Water, Malt, Hops, Yeast.  These are the four basic ingredients of one of humanity's oldest fermented beverages: beer.  This series will explore some of those styles, bringing together two of my hobbies: geocaching and home brewing.


Sugars and enzymes derived from malted cereal grains (most commonly barley) are dissolved in water.  The sweet barley tea, called wort, is boiled to break down the sugars.  Hops are added to the boil as a bittering agent to offset the sweetness of the sugar.  Finally, yeast is added to eat the sugars and create alcohol in the process of fermentation.  Using different amounts and varieties of these four ingredients, brewers can create an endless variety of beers. 
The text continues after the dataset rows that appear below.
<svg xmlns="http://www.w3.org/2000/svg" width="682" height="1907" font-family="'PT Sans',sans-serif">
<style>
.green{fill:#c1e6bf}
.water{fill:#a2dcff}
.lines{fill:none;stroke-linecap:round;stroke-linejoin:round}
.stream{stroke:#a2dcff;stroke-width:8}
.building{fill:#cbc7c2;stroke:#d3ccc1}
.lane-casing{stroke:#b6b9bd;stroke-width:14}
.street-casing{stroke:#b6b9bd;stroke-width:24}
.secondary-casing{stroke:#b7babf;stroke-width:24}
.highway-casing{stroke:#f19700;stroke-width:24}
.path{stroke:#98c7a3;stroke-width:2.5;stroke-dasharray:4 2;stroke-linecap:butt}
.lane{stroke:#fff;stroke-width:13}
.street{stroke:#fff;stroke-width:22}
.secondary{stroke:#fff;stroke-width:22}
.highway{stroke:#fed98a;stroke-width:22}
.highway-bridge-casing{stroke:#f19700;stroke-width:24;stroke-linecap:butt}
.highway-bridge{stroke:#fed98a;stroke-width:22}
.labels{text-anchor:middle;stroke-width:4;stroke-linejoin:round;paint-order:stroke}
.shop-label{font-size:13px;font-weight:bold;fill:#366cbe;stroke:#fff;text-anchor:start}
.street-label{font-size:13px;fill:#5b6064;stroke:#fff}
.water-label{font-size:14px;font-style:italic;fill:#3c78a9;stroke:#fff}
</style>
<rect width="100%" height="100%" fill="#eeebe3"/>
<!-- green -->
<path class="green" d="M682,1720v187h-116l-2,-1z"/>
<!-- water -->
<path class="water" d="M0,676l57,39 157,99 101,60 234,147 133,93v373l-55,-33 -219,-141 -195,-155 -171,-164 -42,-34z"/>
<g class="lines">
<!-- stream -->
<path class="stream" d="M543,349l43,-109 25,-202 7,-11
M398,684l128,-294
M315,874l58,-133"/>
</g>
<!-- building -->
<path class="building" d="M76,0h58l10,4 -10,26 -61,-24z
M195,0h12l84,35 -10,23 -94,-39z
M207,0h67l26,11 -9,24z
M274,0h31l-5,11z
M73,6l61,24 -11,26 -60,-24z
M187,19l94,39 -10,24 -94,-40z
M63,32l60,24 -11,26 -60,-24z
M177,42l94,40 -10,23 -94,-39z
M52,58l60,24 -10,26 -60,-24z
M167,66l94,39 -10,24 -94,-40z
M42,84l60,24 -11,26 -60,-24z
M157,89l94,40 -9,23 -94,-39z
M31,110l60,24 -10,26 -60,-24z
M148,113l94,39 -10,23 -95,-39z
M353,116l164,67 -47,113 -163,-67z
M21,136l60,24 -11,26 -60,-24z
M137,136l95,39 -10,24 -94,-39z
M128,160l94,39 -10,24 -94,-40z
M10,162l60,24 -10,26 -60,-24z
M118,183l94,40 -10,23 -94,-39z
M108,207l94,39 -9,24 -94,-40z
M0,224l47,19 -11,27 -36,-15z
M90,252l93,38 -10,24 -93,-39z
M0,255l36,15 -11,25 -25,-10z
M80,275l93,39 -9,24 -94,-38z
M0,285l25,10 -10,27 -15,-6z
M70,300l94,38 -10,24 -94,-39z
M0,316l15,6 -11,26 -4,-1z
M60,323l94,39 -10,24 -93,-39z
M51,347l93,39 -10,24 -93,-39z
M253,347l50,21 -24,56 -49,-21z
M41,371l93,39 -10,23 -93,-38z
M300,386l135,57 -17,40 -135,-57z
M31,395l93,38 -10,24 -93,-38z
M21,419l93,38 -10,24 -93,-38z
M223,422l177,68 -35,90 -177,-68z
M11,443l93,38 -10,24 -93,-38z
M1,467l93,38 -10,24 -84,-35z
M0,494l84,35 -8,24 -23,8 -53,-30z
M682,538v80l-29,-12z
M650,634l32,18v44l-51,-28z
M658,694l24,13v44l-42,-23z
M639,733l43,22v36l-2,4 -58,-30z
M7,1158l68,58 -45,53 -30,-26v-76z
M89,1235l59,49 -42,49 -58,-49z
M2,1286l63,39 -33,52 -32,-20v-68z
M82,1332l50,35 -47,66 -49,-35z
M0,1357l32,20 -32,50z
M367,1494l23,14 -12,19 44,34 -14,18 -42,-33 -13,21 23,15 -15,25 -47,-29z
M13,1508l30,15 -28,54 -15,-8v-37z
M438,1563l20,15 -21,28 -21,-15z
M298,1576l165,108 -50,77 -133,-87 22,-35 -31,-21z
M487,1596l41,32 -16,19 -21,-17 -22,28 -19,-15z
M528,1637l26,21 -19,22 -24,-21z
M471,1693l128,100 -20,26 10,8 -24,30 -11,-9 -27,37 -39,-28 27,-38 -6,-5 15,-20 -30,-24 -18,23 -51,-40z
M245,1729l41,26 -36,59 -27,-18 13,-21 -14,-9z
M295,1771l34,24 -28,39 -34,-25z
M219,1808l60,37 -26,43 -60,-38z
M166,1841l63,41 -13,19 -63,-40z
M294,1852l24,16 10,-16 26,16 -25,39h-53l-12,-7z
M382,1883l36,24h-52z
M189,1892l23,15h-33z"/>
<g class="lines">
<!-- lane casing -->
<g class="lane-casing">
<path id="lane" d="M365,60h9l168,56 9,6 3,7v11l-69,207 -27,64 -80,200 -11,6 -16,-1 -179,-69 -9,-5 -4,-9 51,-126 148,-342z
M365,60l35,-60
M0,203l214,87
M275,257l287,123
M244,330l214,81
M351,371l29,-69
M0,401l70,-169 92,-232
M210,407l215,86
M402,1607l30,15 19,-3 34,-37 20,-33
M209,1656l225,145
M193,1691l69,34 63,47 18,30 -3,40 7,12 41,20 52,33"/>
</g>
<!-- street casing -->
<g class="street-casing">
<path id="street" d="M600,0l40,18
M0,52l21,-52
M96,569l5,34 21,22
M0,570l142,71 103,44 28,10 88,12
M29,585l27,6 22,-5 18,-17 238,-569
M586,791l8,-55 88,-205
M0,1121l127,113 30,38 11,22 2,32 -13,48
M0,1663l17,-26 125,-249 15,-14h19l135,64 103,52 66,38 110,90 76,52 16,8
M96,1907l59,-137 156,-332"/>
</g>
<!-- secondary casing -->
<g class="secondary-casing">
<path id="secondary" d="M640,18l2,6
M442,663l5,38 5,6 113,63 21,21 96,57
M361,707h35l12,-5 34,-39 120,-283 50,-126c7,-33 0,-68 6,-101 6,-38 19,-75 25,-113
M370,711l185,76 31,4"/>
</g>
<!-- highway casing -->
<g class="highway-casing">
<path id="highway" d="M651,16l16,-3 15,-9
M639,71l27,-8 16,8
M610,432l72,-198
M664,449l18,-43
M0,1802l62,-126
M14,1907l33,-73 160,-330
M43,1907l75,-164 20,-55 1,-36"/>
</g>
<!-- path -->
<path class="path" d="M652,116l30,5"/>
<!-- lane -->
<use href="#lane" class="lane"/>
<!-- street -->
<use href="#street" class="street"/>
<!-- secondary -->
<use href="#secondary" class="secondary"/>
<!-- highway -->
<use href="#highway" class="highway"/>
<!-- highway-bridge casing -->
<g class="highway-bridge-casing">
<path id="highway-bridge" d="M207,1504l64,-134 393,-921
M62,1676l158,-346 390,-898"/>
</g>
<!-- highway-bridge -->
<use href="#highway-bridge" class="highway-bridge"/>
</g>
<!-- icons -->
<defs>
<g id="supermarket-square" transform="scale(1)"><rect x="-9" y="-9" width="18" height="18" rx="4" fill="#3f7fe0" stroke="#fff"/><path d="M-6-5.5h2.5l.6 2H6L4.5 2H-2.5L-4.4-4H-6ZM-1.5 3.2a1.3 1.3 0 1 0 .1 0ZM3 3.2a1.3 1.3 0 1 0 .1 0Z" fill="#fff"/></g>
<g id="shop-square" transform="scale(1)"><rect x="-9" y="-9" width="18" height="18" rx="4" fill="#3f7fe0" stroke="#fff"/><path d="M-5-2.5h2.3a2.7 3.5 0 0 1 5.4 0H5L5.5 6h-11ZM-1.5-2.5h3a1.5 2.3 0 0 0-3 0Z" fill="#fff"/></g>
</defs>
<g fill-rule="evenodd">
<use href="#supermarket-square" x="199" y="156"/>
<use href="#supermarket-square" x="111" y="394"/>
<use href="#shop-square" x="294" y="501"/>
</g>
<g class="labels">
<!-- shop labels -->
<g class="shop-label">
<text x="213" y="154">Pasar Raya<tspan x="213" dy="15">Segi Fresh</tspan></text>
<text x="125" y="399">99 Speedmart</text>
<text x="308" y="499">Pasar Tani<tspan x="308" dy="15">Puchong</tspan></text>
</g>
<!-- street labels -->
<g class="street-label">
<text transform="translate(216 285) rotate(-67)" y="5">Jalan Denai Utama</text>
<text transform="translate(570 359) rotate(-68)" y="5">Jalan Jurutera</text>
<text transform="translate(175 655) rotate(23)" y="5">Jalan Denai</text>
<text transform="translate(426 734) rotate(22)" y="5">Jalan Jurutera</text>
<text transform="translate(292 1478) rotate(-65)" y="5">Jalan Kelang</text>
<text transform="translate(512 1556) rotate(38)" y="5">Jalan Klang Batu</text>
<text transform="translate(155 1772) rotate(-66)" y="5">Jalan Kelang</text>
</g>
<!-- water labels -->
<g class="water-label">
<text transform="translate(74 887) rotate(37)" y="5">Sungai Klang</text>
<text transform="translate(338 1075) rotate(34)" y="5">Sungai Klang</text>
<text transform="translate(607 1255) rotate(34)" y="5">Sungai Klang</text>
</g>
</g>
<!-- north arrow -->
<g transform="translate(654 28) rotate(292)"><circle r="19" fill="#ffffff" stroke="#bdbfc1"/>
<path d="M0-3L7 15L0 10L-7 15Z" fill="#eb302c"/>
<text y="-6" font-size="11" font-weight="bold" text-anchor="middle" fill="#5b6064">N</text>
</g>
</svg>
Most beer is made almost entirely from malted barley, but Belgian and German brewers also created beers with a high proportion of malted wheat.  Called witbier in Belgium and weissbier in Bavarian Germany (both names mean “white beer”), because the wheat lightened the color and flavor of the brew, they get most of their flavors from the fruity yeasts used and are typically unfiltered, leaving the yeast in suspension and giving them a cloudy appearance.  Both styles are only very lightly hopped.

The Belgian witbiers usually included spices like coriander and orange peel to add flavor and complement the clove and banana flavors that came from the yeast.  The style was almost extinct in Belgium by the middle of the twentieth century, until Pierre Celis opened a brewery in Hoegaarde, Belguim in 1965 to brew only witbier.  The witbeir style has become known to US beer drinkers from a company that takes its name from the term that refers to two full moons happening in a calendar month, and is usually served with an orange slice.

The Germans had several takes on the style.  The name hefeweizen means “yeast wheat” and is unfiltered.  Filtered versions are called kristalweize (one of my personal favorites).  They didn’t follow the Belgian trend of spicing the beer and let the yeast stand on its own.  Strangely enough, weissbier was originally forbidden by the German Beer Purity Law, the Reinheitsgebot, passed in 1516 to limit beer ingredients to barley, water, and hops (yeast was added later when it was discovered to be the real reason beer fermented).  The law was originally intended to limit competition with the bakers for wheat and rye breads, but it spread throughout the states that eventually became a unified Germany in the 1800s.  Some regional styles like weissbeirs were allowed to continue, but many others disappeared.

Two German variations on the wheat beers, the Berliner Weisse and the Leipziger gose, also use bacteria to make them sour.  I will talk about sours in a later installment in this series.

The cache is located in a small pull-off along the lake. I'm not sure why it's there nor if it's even an official city park, but it's best to abide by the sunrise to sunset hours of Worthington parks. Parking is legal on the pavement next to the road.

The new hide may need tools or a personal increase in gravitational potential energy to retrieve.